* _Job item 1_: According to the passage on carbon emissions in China's power industry, what software is used to simulate the trend of carbon emissions?
* _Job item 2_: Reproduce word for word the part of the passage on carbon emissions in China's power industry between "The baseline scenario is" and "the intermediate value.", inclusive.
* _Job item 3_: Extend the passage on carbon emissions in China's power industry, picking up from the point where it stops.

* _Text passage_:
--- START ---
Based on the historical trends of various factors, existing policies or forecast data, three scenarios are set to simulate the future evolution trend of carbon emissions in China’s power industry, namely the baseline scenario, the green development scenario, and the enhanced carbon reduction scenario. The future change rate of driving factors should be uncertain; that is, the change rate of factors should be a value range, rather than a specific single value. As an uncertainty analysis method, Monte Carlo simulation is widely used in the research of uncertain events. This method uses random numbers to solve the calculation problem. It can take random values of benchmark variables according to a certain probability and calculate the target variables after combination. When the value interval of the variable and the most likely value result are determined, but the shape of the probability distribution is not timed, the triangular distribution is suitable for random selection of variables (Ramírez et al. 2008). The most likely potential change rate of each factor is its intermediate value, and the relationship between the maximum, intermediate; and minimum values is constructed based on the triangular distribution. This paper uses Matlab software to simulate the trend of carbon emissions.

The baseline scenario

The baseline scenario is based on the past development characteristics of the power industry and extrapolated according to the inertia trend of economic society. It assumes that the economic and technological conditions of the past will be continued and no new carbon reduction measures will be taken. Based on the research results of Shao et al. (2017), considering the cyclical characteristics of China’s 5-year development plan, this paper designs the annual change rate of driving factors as follows. The annual change rate of each factor in 2019–2030 is determined by reference to the annual change rate in 2000–2018, 2005–2018, 2010–2018, and 2015–2018. The maximum and minimum values of the change rate of each factor are selected in the above four periods. For the two annual change rates in the middle, the annual change rate in the recent period is selected as the intermediate value.
--- END ---
Extracted page text data
--- START ---
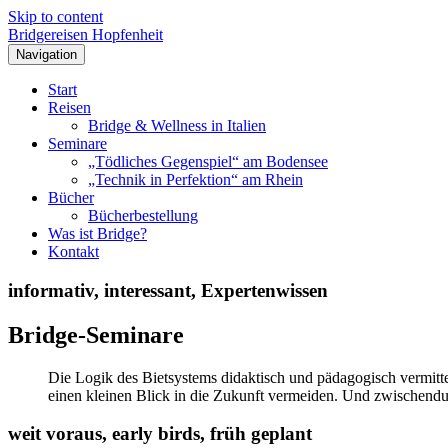
Skip to content
Bridgereisen Hopfenheit
Navigation
Start
Reisen
Bridge & Wellness in Italien
Seminare
„Tödliches Gegenspiel“ am Bodensee
„Technik in Perfektion“ am Rhein
Bücher
Bücherbestellung
Was ist Bridge?
Kontakt
informativ, interessant, Expertenwissen
Bridge-Seminare
Die Logik des Bietsystems didaktisch und pädagogisch vermittel
einen kleinen Blick in die Zukunft vermeiden. Und zwischendu
weit voraus, early birds, früh geplant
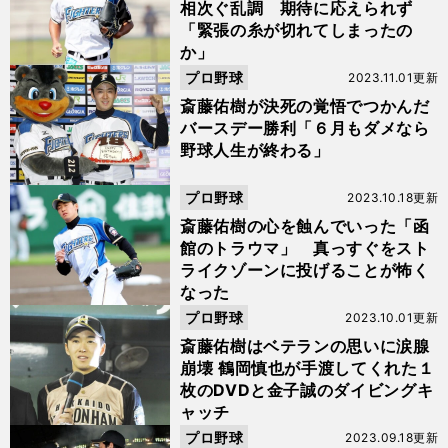
相次ぐ乱調 期待に応えられず
「緊張の糸が切れてしまったの
か」
プロ野球
2023.11.01更新
斎藤佑樹が決死の覚悟でつかんだ
バースデー勝利「６月もダメなら
野球人生が終わる」
プロ野球
2023.10.18更新
斎藤佑樹の心を蝕んでいった「函
館のトラウマ」 真っすぐをスト
ライクゾーンに投げることが怖く
なった
プロ野球
2023.10.01更新
斎藤佑樹はベテランの思いに涙腺
崩壊 鶴岡慎也が手渡してくれた１
枚のDVDと金子誠のダイビングキ
ャッチ
プロ野球
2023.09.18更新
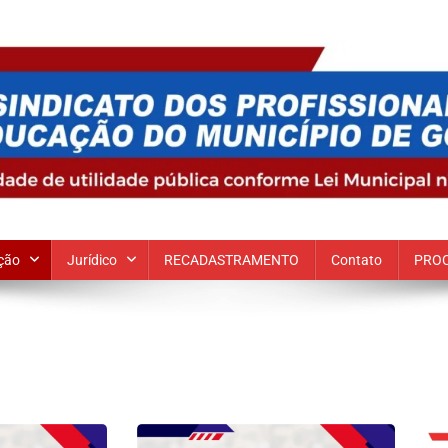
 Goiana
ção
Jurídico
RECADASTRAMENTO
Contato
PROC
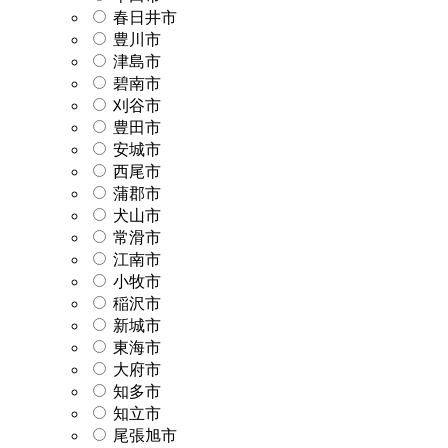
春日井市
豊川市
津島市
碧南市
刈谷市
豊田市
安城市
西尾市
蒲郡市
犬山市
常滑市
江南市
小牧市
稲沢市
新城市
東海市
大府市
知多市
知立市
尾張旭市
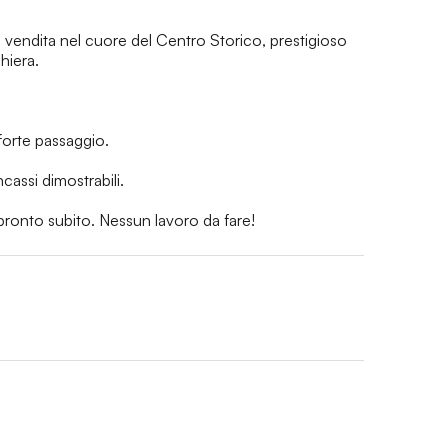
n vendita nel cuore del Centro Storico, prestigioso 
iera.

orte passaggio.

assi dimostrabili.

 pronto subito. Nessun lavoro da fare!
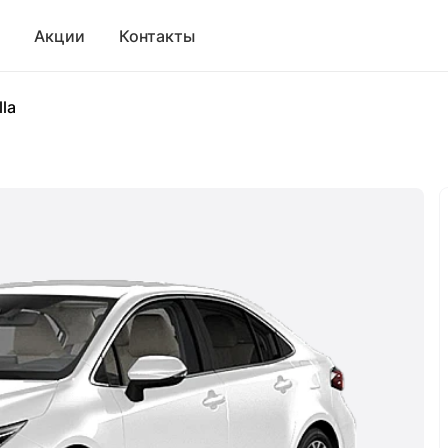
Акции
Контакты
lla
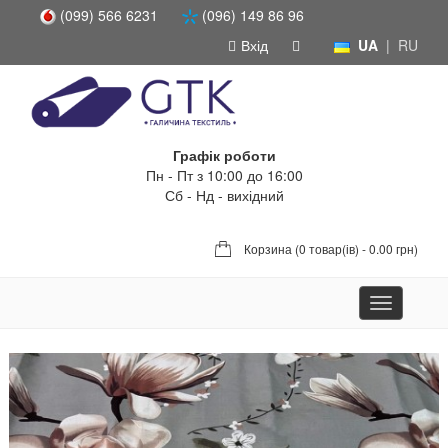
(099) 566 6231
(096) 149 86 96
Вхід
UA
|
RU
Графік роботи
Пн - Пт з 10:00 до 16:00
Сб - Нд - вихідний
Корзина (
0 товар(ів) - 0.00 грн
)
Toggle
navigation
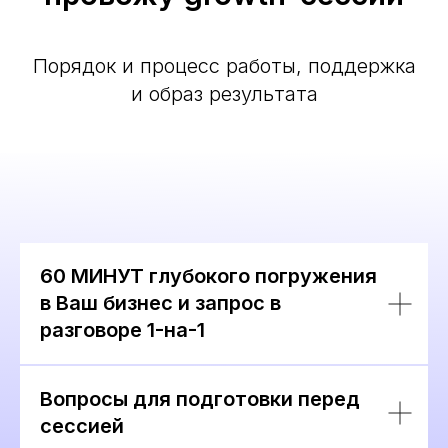
Порядок и процесс работы, поддержка
и образ результата
60 МИНУТ глубокого погружения
в Ваш бизнес и запрос в
разговоре 1-на-1
Вопросы для подготовки перед
сессией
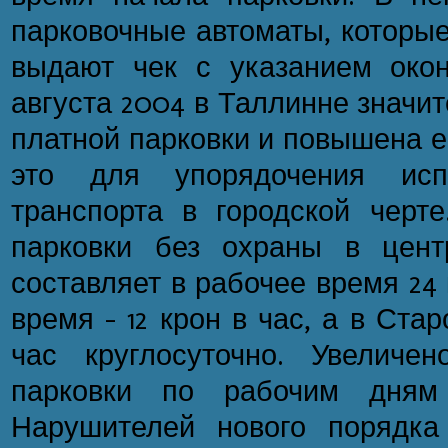
парковочные автоматы, которы
выдают чек с указанием окон
августа 2004 в Таллинне значи
платной парковки и повышена е
это для упорядочения испо
транспорта в городской черте
парковки без охраны в цент
составляет в рабочее время 24 
время - 12 крон в час, а в Стар
час круглосуточно. Увеличе
парковки по рабочим дням 
Нарушителей нового порядка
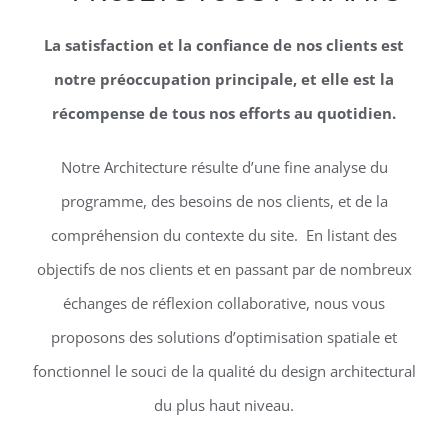
La satisfaction et la confiance de nos clients est
notre préoccupation principale, et elle est la
récompense de tous nos efforts au quotidien.
Notre Architecture résulte d’une fine analyse du
programme, des besoins de nos clients, et de la
compréhension du contexte du site. En listant des
objectifs de nos clients et en passant par de nombreux
échanges de réflexion collaborative, nous vous
proposons des solutions d’optimisation spatiale et
fonctionnel le souci de la qualité du design architectural
du plus haut niveau.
--- END ---
* _Exercise answer 1_: Matlab software.

* _Exercise answer 2_:
The baseline scenario is based on the past development characteristics of the power industry and extrapolated according to the inertia trend of economic society. It assumes that the economic and technological conditions of the past will be continued and no new carbon reduction measures will be taken. Based on the research results of Shao et al. (2017), considering the cyclical characteristics of China’s 5-year development plan, this paper designs the annual change rate of driving factors as follows. The annual change rate of each factor in 2019–2030 is determined by reference to the annual change rate in 2000–2018, 2005–2018, 2010–2018, and 2015–2018. The maximum and minimum values of the change rate of each factor are selected in the above four periods. For the two annual change rates in the middle, the annual change rate in the recent period is selected as the intermediate value.

* _Exercise answer 3_:
The minimum, intermediate, and maximum annual change rates of emission factor, conversion efficiency, power structure, power intensity, economic output, and population scale under the baseline scenario are shown in Table 4.

Table 4 Decomposition results of driving factors of carbon emission in power industry in different periods (108 tons)

Figure 3 shows the evolution trend of carbon emission under the baseline scenario. It can be seen that the carbon emission of the power industry shows an increasing trend. The range of carbon emissions in 2019 is 4.371–4.560 billion tons, and the most probable carbon emission is 4.459 billion tons. In 2030, the range of carbon emissions will be 6.396–9.854 billion tons, and the most probable carbon emissions will be 8.116 billion tons. It means that if the fuel structure, conversion efficiency, power structure, power intensity, economic growth, and population continue the past trend, the carbon emissions of China’s power industry will continue to grow. Therefore, policies must be adjusted to reduce carbon emissions.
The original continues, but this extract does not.